Itai-Itai Museum: My Experience

One of the most shocking afflictions I researched before traveling to Japan was Itai-Itai disease. The horrors those afflicted with Itai-Itai disease were put on full display at the Itai-Itai Disease Museum in Toyama Prefecture.

Despite a full day of lugging around a duffle bag that has been slowly falling apart, the surrounding nature around the Itai-Itai Museum was impossible to ignore.

The Toyama Prefecture’s connection to nature and farming was made clear since we arrived. Rice farms were placed everywhere, from next to roads to right by houses and some even near the city. The sheer number of rice farms in the area made learning about Itai-Itai disease all the more heartbreaking.

 

Itai-Itai Disease Museum

One of the four significant pollution-related diseases Itai-Itai disease spread among the people living off of the Jinzugawa River in the Toyama Prefecture. Itai-Itai Disease was caused by the cadmium release from the Kamioka Mine situated on the river contaminating the surrounding water. The polluted water was then used by the farmer’s in the area, causing many to consume dangerous levels of cadmium.

At the Museum, we took a small tour that shined greater light on the struggles those afflicted with Itai-Itai and their families underwent. We listened to reenactments using models of the region and examined charts and pictures related to the range of those affected, the complications those suffering from the disease had to endure, and how the Japanese government and people responded to the disease. One of the most particularly hard-hitting parts of the Museum was the effects cadmium poisoning had on the body. Seeing the video of people hunched over, barely able to move, in immense pain was terrifying and heartbreaking. Cadmium poisoning lowers bone density causing the risk of fractures and breaks to be extremely high. The Museum had set up two fake bones, one to replicate the bones of an Itai-Itai patient and the other to replicate a healthy bone. Guests were welcomed to pick them up and compare and contrast the weight. The Itai-Itai bone was notably lighter, more fragile than the average healthy human bone.

 

An often-ignored part of Itai-Itai disease is how the affliction affected the families of those with the disease. Itai-Itai Museum exposed me to this whole new side of the illness through stories and videos. Women stopped coming to the area to get married afraid of catching the disease that was spreading in the area, and many families were financially crippled having to take constant care of a family member and pay for medical fees. It was the citizens affected by the Cadmium poisoning that drew up the three contracts to get reparations for the damage done to their farms, land, and loved ones.

 

The pain the people felt in the area was made all the clearer when we sat down to listen to a guest storyteller whose step-grandmother was affected by Itai-Itai disease.
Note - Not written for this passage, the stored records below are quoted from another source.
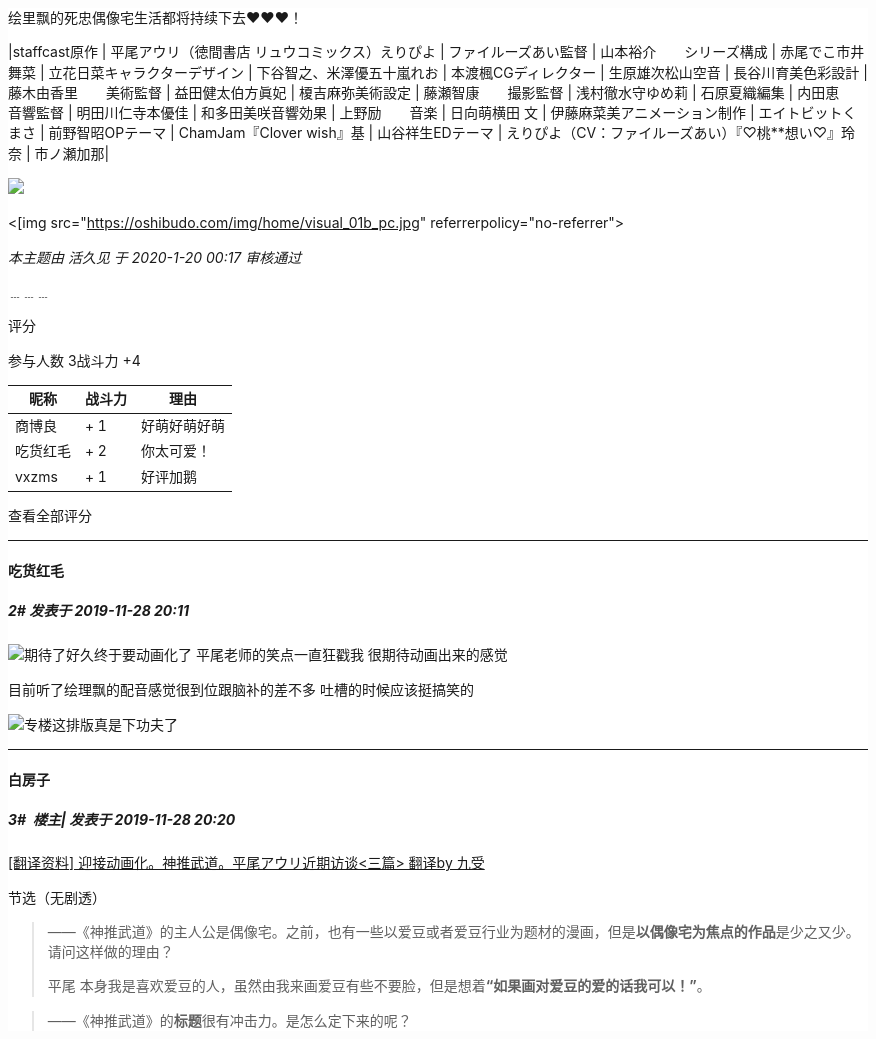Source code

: 绘里飘的死忠偶像宅生活都将持续下去♥♥♥！


|staffcast原作 | 平尾アウリ（徳間書店 リュウコミックス）えりぴよ | ファイルーズあい監督 | 山本裕介　　シリーズ構成 | 赤尾でこ市井舞菜 | 立花日菜キャラクターデザイン | 下谷智之、米澤優五十嵐れお | 本渡楓CGディレクター | 生原雄次松山空音 | 長谷川育美色彩設計 | 藤木由香里　　美術監督 | 益田健太伯方眞妃 | 榎吉麻弥美術設定 | 藤瀬智康　　撮影監督 | 浅村徹水守ゆめ莉 | 石原夏織編集 | 内田恵　　音響監督 | 明田川仁寺本優佳 | 和多田美咲音響効果 | 上野励　　音楽 | 日向萌横田 文 | 伊藤麻菜美アニメーション制作 | エイトビットくまさ | 前野智昭OPテーマ | ChamJam『Clover wish』基 | 山谷祥生EDテーマ | えりぴよ（CV：ファイルーズあい）『♡桃**想い♡』玲奈 | 市ノ瀬加那|

<img src="static/image/hrline/3.gif" referrerpolicy="no-referrer">


<[img src="https://oshibudo.com/img/home/visual_01b_pc.jpg" referrerpolicy="no-referrer">


 *本主题由 活久见 于 2020-1-20 00:17 审核通过* 


﹍﹍﹍

评分


 参与人数 3战斗力 +4

|昵称|战斗力|理由|
|----|---|---|
| 商博良| + 1|好萌好萌好萌|
| 吃货红毛| + 2|你太可爱！|
| vxzms| + 1|好评加鹅|


查看全部评分


-----

####  吃货红毛  
##### 2#       发表于 2019-11-28 20:11


<img src="https://static.saraba1st.com/image/smiley/face2017/074.png" referrerpolicy="no-referrer">期待了好久终于要动画化了 平尾老师的笑点一直狂戳我 很期待动画出来的感觉


目前听了绘理飘的配音感觉很到位跟脑补的差不多 吐槽的时候应该挺搞笑的

<img src="https://static.saraba1st.com/image/smiley/face2017/018.png" referrerpolicy="no-referrer">专楼这排版真是下功夫了


-----

####  白房子  
##### 3#         楼主| 发表于 2019-11-28 20:20


[[翻译资料] 迎接动画化。神推武道。平尾アウリ近期访谈&lt;三篇&gt; 翻译by 九受](https://bbs.yamibo.com/thread-495294-1-1.html) 

节选（无剧透）
 <blockquote>——《神推武道》的主人公是偶像宅。之前，也有一些以爱豆或者爱豆行业为题材的漫画，但是<strong>以偶像宅为焦点的作品</strong>是少之又少。请问这样做的理由？

平尾 本身我是喜欢爱豆的人，虽然由我来画爱豆有些不要脸，但是想着<strong>“如果画对爱豆的爱的话我可以！”</strong>。</blockquote><blockquote>——《神推武道》的<strong>标题</strong>很有冲击力。是怎么定下来的呢？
Couldn’t help but feel worried as she told the story of her described the pain her step-grandmother would experience. They had to take care of her every day, feed her, bathe her, all as she watched her relative cry “itai, itai” or it hurts, it hurts.

 

Diseases like Itai-Itai are clear examples of the need to protect our environment from pollution, not only to protect plants and wildlife but also to protect human life. As mentioned previously, Itai-Itai disease is one of four significant pollution-related diseases that affected Japan. Unfortunately, we continue to see the harmful effects of unregulated factories negative impact on health all over the world. Just in the United States, we see factory smoke causing higher rates of asthma in surrounding neighborhoods, to harmful algae blooms supplemented with organic waste. To maintain public health, it is vital to understand cases like Itai-Itai and how to prevent diseases that arise from harmful factory practices from rising again.